WHAT THE TASK REQUIRES.
Copy out all of the data below word for word, leaving out the pictures.
>>
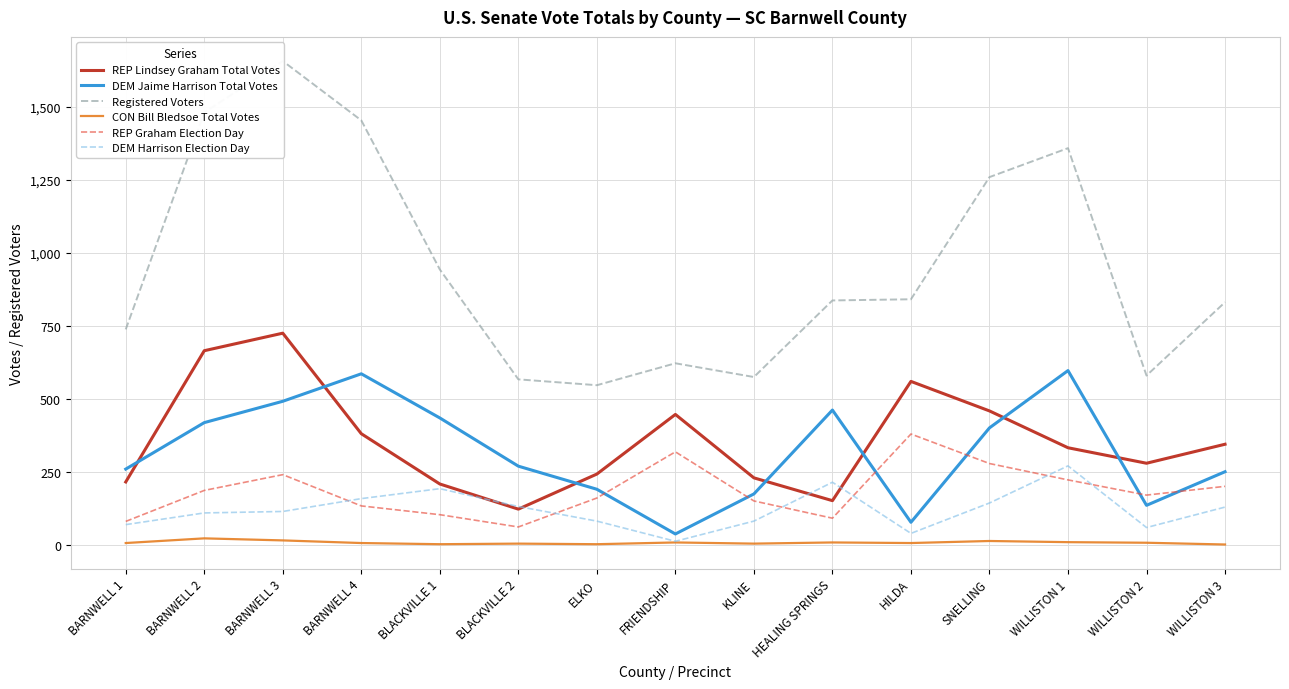

What is the lowest value of the REP Graham Election Day series?

62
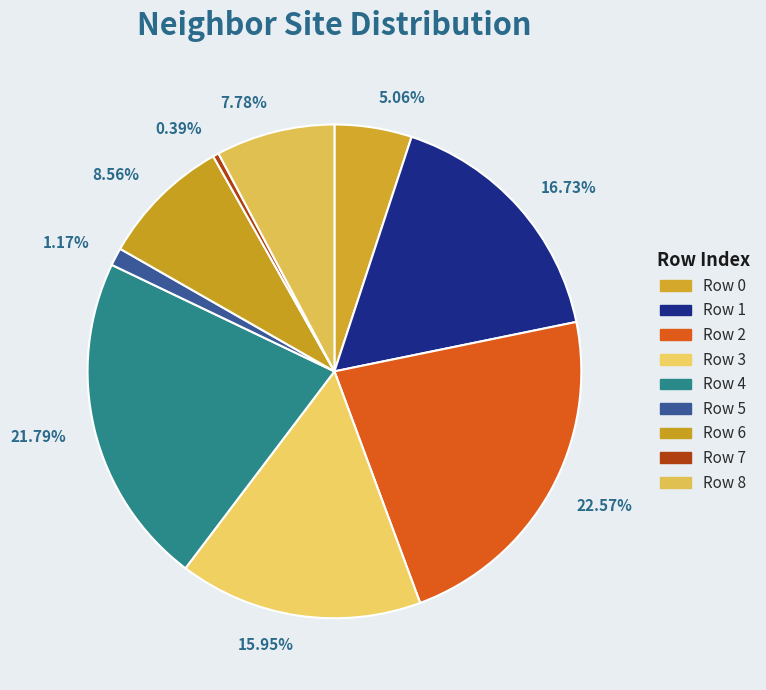

How many segments does this pie chart have?

9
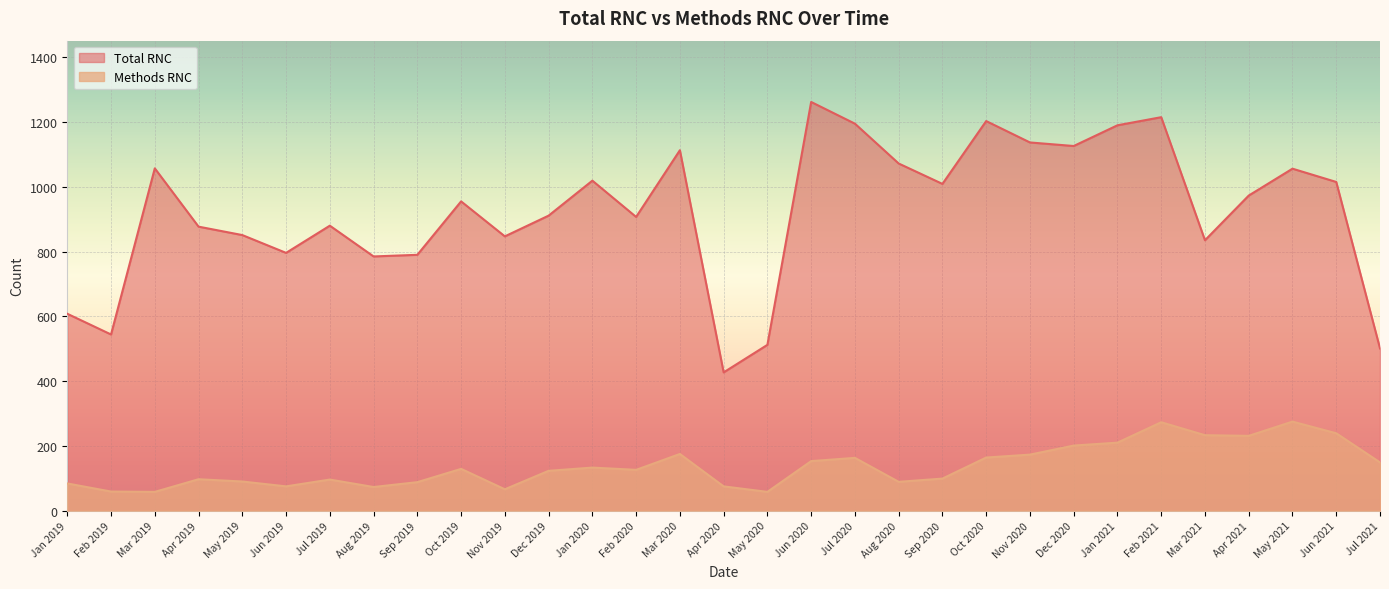

What is the label of the 3rd point from the left?

Mar 2019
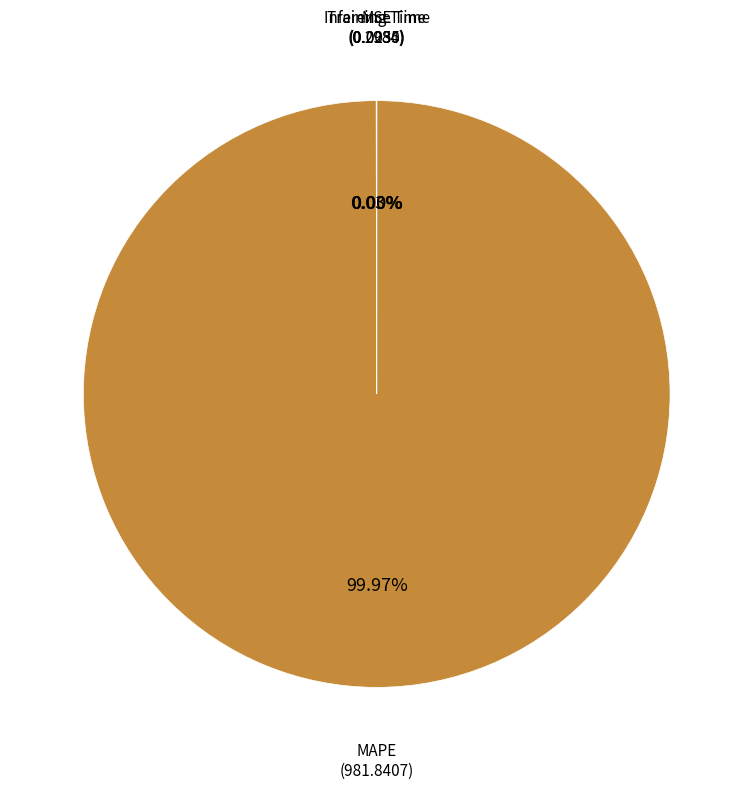

What is the majority slice?

MAPE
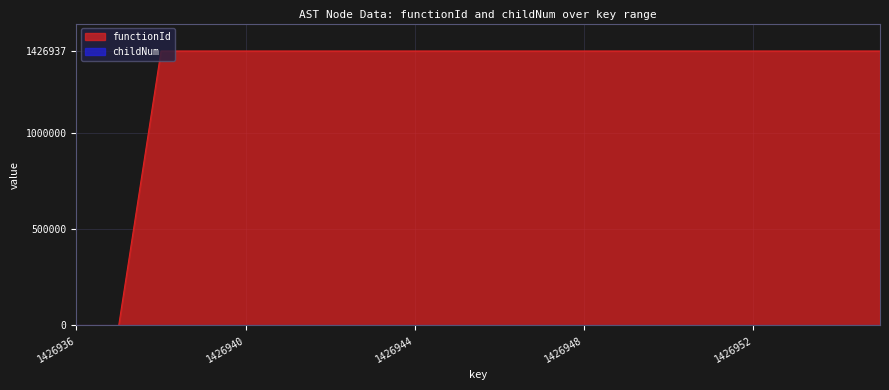

True or false: functionId has a value of 338670 at 1426945.

False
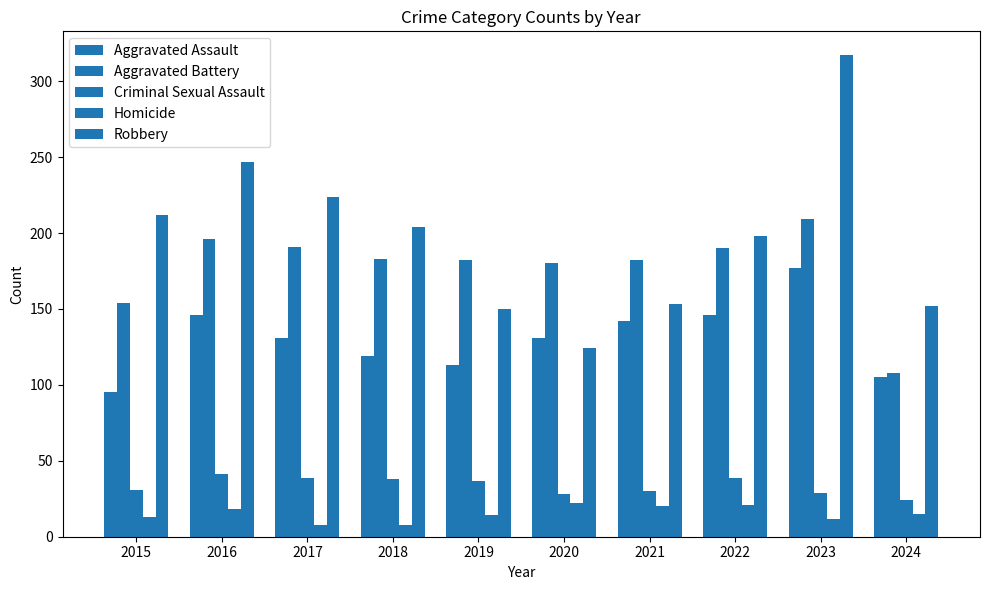

Count the number of data series in this chart.

5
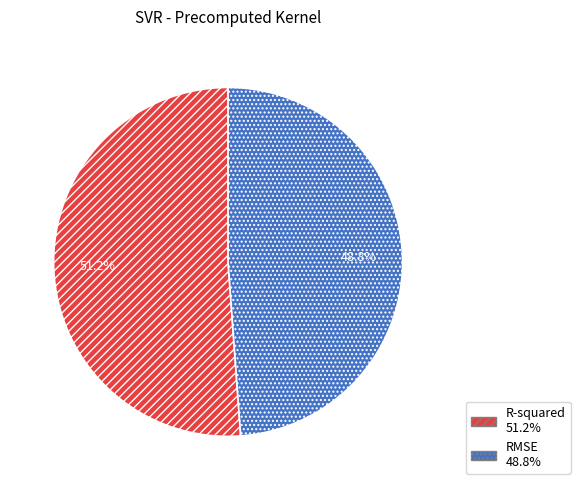

To the nearest percent, what is the combined percentage of R-squared and RMSE?

100%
<<
RESULT OF THE TASK.
What is the lowest value of the REP Graham Election Day series?

62

How many segments does this pie chart have?

9

What is the label of the 3rd point from the left?

Mar 2019

What is the majority slice?

MAPE

True or false: functionId has a value of 338670 at 1426945.

False

Count the number of data series in this chart.

5

To the nearest percent, what is the combined percentage of R-squared and RMSE?

100%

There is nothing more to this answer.